Tyski Ruch Klasyków

TyskiRuchKlasykow

Niedzielny Klasyk Lipiec 2024

Tyski Ruch KlasykówDzień dobry Panie Marianie, dziś porozmawiamy o Pana  samochodzie jakim jest Dodge , jest Pan gotowy?

Marian Rabaszowski: Witam Państwa,tak możemy zaczynać.

Tyski Ruch Klasyków: Jakie to uczucie wygrać tytuł najlepszego samochodu na zlocie?
Marian Rabaszowski: Było to dla mnie ogromne wyróżnienie, ponieważ to uhonorowanie i zwieńczenie
ogromu pracy włożonej w odrestaurowanie tego samochodu.

Tyski Ruch Klasyków: Co wyróżnia Twój samochód na tle innych uczestników zlotu?
Marian Rabaszowski: Myślę, że mój samochód można nazwać unikatowym ze względu na to, że jest
jednym z ostatnich jakie zachowały się z II wojny, a w dodatku strażacki.

Tyski Ruch Klasyków: Jak długo pracowałeś nad przygotowaniem swojego pojazdu do konkursu?
Marian Rabaszowski: Nie da się dokładnie określić czasu który poświęcam, ponieważ auto ma już 82
lata i wymaga pielęgnacji przed każdym pokazem.

Tyski Ruch Klasyków: Czy wprowadziłeś jakieś specjalne modyfikacje, które pomogły Ci zdobyć
uznanie publiczności?
Marian Rabaszowski: Modyfikacje zostały przeprowadzone w 1955r. z wozu wojskowego na strażacki i
tak jest do dziś.

Tyski Ruch Klasyków: Co najbardziej cenią w Twoim samochodzie ludzie, którzy głosowali na
niego?
Marian Rabaszowski: Jego wygląd, każdy może wsiąść i dotknąć, spojrzeć pod maskę, a także poznać
historię jego pochodzenia, bo trafił do naszej OSP jako Dar Amerykanów w ramach pomocy, poprzez
Związek Radziecki, Port w Gdyni dokąd przypłynął z Władywostoku, a później koleją trafił do Nas do
Łąki.

Tyski Ruch Klasyków: Czy brałeś udział w innych zlotach i konkursach?
Marian Rabaszowski: Byliśmy raz na pokazie w Sosnowcu, oraz na zlocie pojazdów amerykańskich na
Muchowcu.

Tyski Ruch Klasyków: Jakie są Twoje wcześniejsze doświadczenia?
Marian Rabaszowski: W moich dziecięcych czasach, spędzałem dużo czasu wraz z ojcem w Remizie
podczas napraw i przygotowania sprzętu.

Tyski Ruch Klasyków: Skąd wzięła się Twoja pasja do samochodów?
Marian Rabaszowski: Tak jak już wspomniałem, gdy byłem dzieckiem, z ojcem spędzałem przy tym
wozie dużo czasu.

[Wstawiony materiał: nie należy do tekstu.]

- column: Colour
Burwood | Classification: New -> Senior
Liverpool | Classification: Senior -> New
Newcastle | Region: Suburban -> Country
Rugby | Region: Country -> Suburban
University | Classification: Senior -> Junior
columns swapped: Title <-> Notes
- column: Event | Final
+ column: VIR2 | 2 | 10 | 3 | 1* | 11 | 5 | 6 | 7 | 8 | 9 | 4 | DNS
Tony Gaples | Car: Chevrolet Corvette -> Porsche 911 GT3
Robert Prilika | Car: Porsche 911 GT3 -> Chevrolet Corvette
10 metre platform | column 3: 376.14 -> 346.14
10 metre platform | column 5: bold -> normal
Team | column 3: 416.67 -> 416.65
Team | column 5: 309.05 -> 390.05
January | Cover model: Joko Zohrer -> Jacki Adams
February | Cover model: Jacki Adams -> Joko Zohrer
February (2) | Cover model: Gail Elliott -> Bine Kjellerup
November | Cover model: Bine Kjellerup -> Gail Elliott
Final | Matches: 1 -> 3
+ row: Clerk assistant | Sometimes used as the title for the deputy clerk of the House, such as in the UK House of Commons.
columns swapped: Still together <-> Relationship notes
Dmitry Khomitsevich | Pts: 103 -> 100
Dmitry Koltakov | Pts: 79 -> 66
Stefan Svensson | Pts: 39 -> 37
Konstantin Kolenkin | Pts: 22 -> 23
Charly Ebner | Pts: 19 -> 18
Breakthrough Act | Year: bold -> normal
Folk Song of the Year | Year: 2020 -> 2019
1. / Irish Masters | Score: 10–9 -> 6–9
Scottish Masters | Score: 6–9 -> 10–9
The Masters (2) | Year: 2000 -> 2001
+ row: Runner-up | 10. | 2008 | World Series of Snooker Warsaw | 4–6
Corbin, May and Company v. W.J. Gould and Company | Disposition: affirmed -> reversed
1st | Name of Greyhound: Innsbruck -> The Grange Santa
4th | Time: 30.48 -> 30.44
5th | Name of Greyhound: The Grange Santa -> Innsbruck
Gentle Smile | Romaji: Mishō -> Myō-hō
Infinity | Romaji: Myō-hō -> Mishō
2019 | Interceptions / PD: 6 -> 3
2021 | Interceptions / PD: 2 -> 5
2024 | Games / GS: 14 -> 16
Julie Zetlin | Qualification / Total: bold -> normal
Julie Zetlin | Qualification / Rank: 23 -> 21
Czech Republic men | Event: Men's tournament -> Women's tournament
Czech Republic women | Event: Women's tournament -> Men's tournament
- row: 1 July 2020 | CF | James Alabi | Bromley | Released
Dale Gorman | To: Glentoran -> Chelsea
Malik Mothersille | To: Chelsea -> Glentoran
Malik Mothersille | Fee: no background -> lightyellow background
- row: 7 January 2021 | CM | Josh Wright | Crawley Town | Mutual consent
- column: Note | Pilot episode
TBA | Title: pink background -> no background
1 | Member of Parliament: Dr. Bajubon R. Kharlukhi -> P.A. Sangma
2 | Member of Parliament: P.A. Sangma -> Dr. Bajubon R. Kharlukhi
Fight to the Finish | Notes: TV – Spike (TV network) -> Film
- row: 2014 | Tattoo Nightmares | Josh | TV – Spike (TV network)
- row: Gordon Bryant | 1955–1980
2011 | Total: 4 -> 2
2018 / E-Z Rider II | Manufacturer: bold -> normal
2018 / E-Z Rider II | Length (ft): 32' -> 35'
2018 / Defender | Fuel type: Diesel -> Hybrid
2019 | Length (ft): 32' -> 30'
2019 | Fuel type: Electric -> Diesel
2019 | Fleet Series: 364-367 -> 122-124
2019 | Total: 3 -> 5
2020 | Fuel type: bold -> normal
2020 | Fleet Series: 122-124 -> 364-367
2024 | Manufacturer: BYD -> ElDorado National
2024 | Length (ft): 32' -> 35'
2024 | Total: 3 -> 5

Był on zawodowym kierowcą i bardzo dużo z nim jeździłem po kraju. To chyba on
zaraził mnie pasją do samochodów.

Tyski Ruch Klasyków: Czy ten pojazd ma dla Ciebie szczególne znaczenie?
Marian Rabaszowski: Moim marzenie było posiadanie takiego samochodu strażackiego. Mój ojciec był
pierwszym kierowcą tego wozu aż do końca jego służby. Jest to pamiątka po nim, więc jest dla mnie
szczególnie ważny.

Tyski Ruch Klasyków: Czy planujesz wprowadzić kolejne zmiany lub ulepszenia w swoim
samochodzie?
Marian Rabaszowski: Samochód ten nie wymaga zmian i ulepszeń, jest to stan taki jaki był w 1955r. po
otrzymaniu go z wojska i przeprowadzonych przeróbkach przystosowujących go do pracy w OSP.

Tyski Ruch Klasyków: Jakie były największe wyzwania podczas pracy nad tym samochodem?
Marian Rabaszowski: Szczególnym i najbardziej pracochłonnym wyzwaniem było doprowadzenie
powłoki lakierniczej do możliwie jak najlepszego stanu.

Tyski Ruch Klasyków: Czy masz jakieś porady dla innych uczestników zlotów, którzy marzą o
zdobyciu takiego tytułu?
Marian Rabaszowski: Przede wszystkim nigdy nie rezygnować ze swojej pasji, która daje ogrom
satysfakcji, a także ciągły udział w pokazach gdzie ciekawość innych ludzi napędza nas do dalszej pracy i wyjazdów na te spotkania z nimi.